Set down the records that follow exactly and completely.
◆ ◆ ◆ ◆ ◆ ◆ ◆
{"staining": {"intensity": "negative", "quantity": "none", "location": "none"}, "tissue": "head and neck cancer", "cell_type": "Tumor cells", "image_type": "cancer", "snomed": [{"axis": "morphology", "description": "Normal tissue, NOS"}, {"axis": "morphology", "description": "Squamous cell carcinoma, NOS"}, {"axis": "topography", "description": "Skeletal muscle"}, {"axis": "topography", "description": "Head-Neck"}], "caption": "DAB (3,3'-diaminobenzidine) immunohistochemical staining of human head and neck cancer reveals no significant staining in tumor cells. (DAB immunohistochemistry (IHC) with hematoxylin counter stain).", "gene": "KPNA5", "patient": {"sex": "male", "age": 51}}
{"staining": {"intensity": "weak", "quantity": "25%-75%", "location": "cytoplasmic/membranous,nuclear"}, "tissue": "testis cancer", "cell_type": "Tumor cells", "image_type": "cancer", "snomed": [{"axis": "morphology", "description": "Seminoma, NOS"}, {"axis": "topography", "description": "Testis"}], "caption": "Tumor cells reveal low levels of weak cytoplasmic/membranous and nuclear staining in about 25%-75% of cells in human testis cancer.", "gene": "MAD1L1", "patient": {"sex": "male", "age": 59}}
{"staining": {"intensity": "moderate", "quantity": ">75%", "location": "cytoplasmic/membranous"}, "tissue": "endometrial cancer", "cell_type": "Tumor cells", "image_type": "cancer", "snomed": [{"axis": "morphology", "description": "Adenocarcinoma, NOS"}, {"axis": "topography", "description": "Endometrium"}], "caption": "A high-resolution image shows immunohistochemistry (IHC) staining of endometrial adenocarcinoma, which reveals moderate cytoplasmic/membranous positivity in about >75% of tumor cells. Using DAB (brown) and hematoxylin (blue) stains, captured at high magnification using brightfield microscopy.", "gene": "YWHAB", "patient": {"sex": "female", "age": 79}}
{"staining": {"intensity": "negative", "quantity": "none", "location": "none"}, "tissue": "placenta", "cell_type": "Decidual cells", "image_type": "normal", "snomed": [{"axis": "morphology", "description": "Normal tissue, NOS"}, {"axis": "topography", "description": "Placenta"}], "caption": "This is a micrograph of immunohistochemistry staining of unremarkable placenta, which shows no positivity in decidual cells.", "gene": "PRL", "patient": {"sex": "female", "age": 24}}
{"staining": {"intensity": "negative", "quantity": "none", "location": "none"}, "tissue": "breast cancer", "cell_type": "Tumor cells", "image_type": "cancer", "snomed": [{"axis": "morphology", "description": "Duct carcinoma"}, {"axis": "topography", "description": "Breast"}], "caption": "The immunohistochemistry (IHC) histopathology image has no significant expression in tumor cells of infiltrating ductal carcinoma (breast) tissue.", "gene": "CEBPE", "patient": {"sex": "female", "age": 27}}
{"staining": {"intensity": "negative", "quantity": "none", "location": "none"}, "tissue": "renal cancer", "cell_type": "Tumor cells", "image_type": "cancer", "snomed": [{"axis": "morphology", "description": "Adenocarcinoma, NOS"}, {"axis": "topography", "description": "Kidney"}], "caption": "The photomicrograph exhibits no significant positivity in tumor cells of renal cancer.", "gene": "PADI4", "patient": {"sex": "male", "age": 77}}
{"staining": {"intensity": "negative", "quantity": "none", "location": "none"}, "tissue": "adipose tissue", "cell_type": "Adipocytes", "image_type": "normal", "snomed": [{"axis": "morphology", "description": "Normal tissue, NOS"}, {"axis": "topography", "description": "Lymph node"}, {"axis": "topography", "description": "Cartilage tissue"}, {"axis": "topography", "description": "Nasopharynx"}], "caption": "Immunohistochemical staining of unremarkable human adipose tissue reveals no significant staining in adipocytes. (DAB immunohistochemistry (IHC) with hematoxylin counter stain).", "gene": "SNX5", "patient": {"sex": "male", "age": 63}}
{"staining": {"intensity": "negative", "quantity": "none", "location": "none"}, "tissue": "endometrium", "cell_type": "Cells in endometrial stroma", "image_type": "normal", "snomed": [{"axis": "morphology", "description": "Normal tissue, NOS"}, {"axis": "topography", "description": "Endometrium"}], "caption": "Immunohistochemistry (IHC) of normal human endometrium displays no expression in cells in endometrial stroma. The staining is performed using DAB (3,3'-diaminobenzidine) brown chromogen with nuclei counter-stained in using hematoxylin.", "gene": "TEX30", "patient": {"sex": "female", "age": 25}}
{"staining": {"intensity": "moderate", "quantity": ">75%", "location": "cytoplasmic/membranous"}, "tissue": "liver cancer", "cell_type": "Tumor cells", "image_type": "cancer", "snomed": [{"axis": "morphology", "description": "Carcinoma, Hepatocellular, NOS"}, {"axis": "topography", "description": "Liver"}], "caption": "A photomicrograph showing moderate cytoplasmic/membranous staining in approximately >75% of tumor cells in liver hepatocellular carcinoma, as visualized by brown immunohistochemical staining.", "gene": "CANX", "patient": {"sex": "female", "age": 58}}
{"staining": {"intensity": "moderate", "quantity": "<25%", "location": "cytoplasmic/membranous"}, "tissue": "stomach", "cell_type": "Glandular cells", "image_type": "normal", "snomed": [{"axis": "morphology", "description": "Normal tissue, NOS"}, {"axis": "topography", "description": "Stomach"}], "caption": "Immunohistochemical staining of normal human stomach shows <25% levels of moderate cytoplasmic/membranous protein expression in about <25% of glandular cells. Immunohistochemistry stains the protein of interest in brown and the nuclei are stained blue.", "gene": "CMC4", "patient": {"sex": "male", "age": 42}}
◆ ◆ ◆ ◆ ◆ ◆ ◆
*SOLVED PROBLEM*
{"staining": {"intensity": "negative", "quantity": "none", "location": "none"}, "tissue": "head and neck cancer", "cell_type": "Tumor cells", "image_type": "cancer", "snomed": [{"axis": "morphology", "description": "Normal tissue, NOS"}, {"axis": "morphology", "description": "Squamous cell carcinoma, NOS"}, {"axis": "topography", "description": "Skeletal muscle"}, {"axis": "topography", "description": "Head-Neck"}], "caption": "DAB (3,3'-diaminobenzidine) immunohistochemical staining of human head and neck cancer reveals no significant staining in tumor cells. (DAB immunohistochemistry (IHC) with hematoxylin counter stain).", "gene": "KPNA5", "patient": {"sex": "male", "age": 51}}
{"staining": {"intensity": "weak", "quantity": "25%-75%", "location": "cytoplasmic/membranous,nuclear"}, "tissue": "testis cancer", "cell_type": "Tumor cells", "image_type": "cancer", "snomed": [{"axis": "morphology", "description": "Seminoma, NOS"}, {"axis": "topography", "description": "Testis"}], "caption": "Tumor cells reveal low levels of weak cytoplasmic/membranous and nuclear staining in about 25%-75% of cells in human testis cancer.", "gene": "MAD1L1", "patient": {"sex": "male", "age": 59}}
{"staining": {"intensity": "moderate", "quantity": ">75%", "location": "cytoplasmic/membranous"}, "tissue": "endometrial cancer", "cell_type": "Tumor cells", "image_type": "cancer", "snomed": [{"axis": "morphology", "description": "Adenocarcinoma, NOS"}, {"axis": "topography", "description": "Endometrium"}], "caption": "A high-resolution image shows immunohistochemistry (IHC) staining of endometrial adenocarcinoma, which reveals moderate cytoplasmic/membranous positivity in about >75% of tumor cells. Using DAB (brown) and hematoxylin (blue) stains, captured at high magnification using brightfield microscopy.", "gene": "YWHAB", "patient": {"sex": "female", "age": 79}}
{"staining": {"intensity": "negative", "quantity": "none", "location": "none"}, "tissue": "placenta", "cell_type": "Decidual cells", "image_type": "normal", "snomed": [{"axis": "morphology", "description": "Normal tissue, NOS"}, {"axis": "topography", "description": "Placenta"}], "caption": "This is a micrograph of immunohistochemistry staining of unremarkable placenta, which shows no positivity in decidual cells.", "gene": "PRL", "patient": {"sex": "female", "age": 24}}
{"staining": {"intensity": "negative", "quantity": "none", "location": "none"}, "tissue": "breast cancer", "cell_type": "Tumor cells", "image_type": "cancer", "snomed": [{"axis": "morphology", "description": "Duct carcinoma"}, {"axis": "topography", "description": "Breast"}], "caption": "The immunohistochemistry (IHC) histopathology image has no significant expression in tumor cells of infiltrating ductal carcinoma (breast) tissue.", "gene": "CEBPE", "patient": {"sex": "female", "age": 27}}
{"staining": {"intensity": "negative", "quantity": "none", "location": "none"}, "tissue": "renal cancer", "cell_type": "Tumor cells", "image_type": "cancer", "snomed": [{"axis": "morphology", "description": "Adenocarcinoma, NOS"}, {"axis": "topography", "description": "Kidney"}], "caption": "The photomicrograph exhibits no significant positivity in tumor cells of renal cancer.", "gene": "PADI4", "patient": {"sex": "male", "age": 77}}
{"staining": {"intensity": "negative", "quantity": "none", "location": "none"}, "tissue": "adipose tissue", "cell_type": "Adipocytes", "image_type": "normal", "snomed": [{"axis": "morphology", "description": "Normal tissue, NOS"}, {"axis": "topography", "description": "Lymph node"}, {"axis": "topography", "description": "Cartilage tissue"}, {"axis": "topography", "description": "Nasopharynx"}], "caption": "Immunohistochemical staining of unremarkable human adipose tissue reveals no significant staining in adipocytes. (DAB immunohistochemistry (IHC) with hematoxylin counter stain).", "gene": "SNX5", "patient": {"sex": "male", "age": 63}}
{"staining": {"intensity": "negative", "quantity": "none", "location": "none"}, "tissue": "endometrium", "cell_type": "Cells in endometrial stroma", "image_type": "normal", "snomed": [{"axis": "morphology", "description": "Normal tissue, NOS"}, {"axis": "topography", "description": "Endometrium"}], "caption": "Immunohistochemistry (IHC) of normal human endometrium displays no expression in cells in endometrial stroma. The staining is performed using DAB (3,3'-diaminobenzidine) brown chromogen with nuclei counter-stained in using hematoxylin.", "gene": "TEX30", "patient": {"sex": "female", "age": 25}}
{"staining": {"intensity": "moderate", "quantity": ">75%", "location": "cytoplasmic/membranous"}, "tissue": "liver cancer", "cell_type": "Tumor cells", "image_type": "cancer", "snomed": [{"axis": "morphology", "description": "Carcinoma, Hepatocellular, NOS"}, {"axis": "topography", "description": "Liver"}], "caption": "A photomicrograph showing moderate cytoplasmic/membranous staining in approximately >75% of tumor cells in liver hepatocellular carcinoma, as visualized by brown immunohistochemical staining.", "gene": "CANX", "patient": {"sex": "female", "age": 58}}
{"staining": {"intensity": "moderate", "quantity": "<25%", "location": "cytoplasmic/membranous"}, "tissue": "stomach", "cell_type": "Glandular cells", "image_type": "normal", "snomed": [{"axis": "morphology", "description": "Normal tissue, NOS"}, {"axis": "topography", "description": "Stomach"}], "caption": "Immunohistochemical staining of normal human stomach shows <25% levels of moderate cytoplasmic/membranous protein expression in about <25% of glandular cells. Immunohistochemistry stains the protein of interest in brown and the nuclei are stained blue.", "gene": "CMC4", "patient": {"sex": "male", "age": 42}}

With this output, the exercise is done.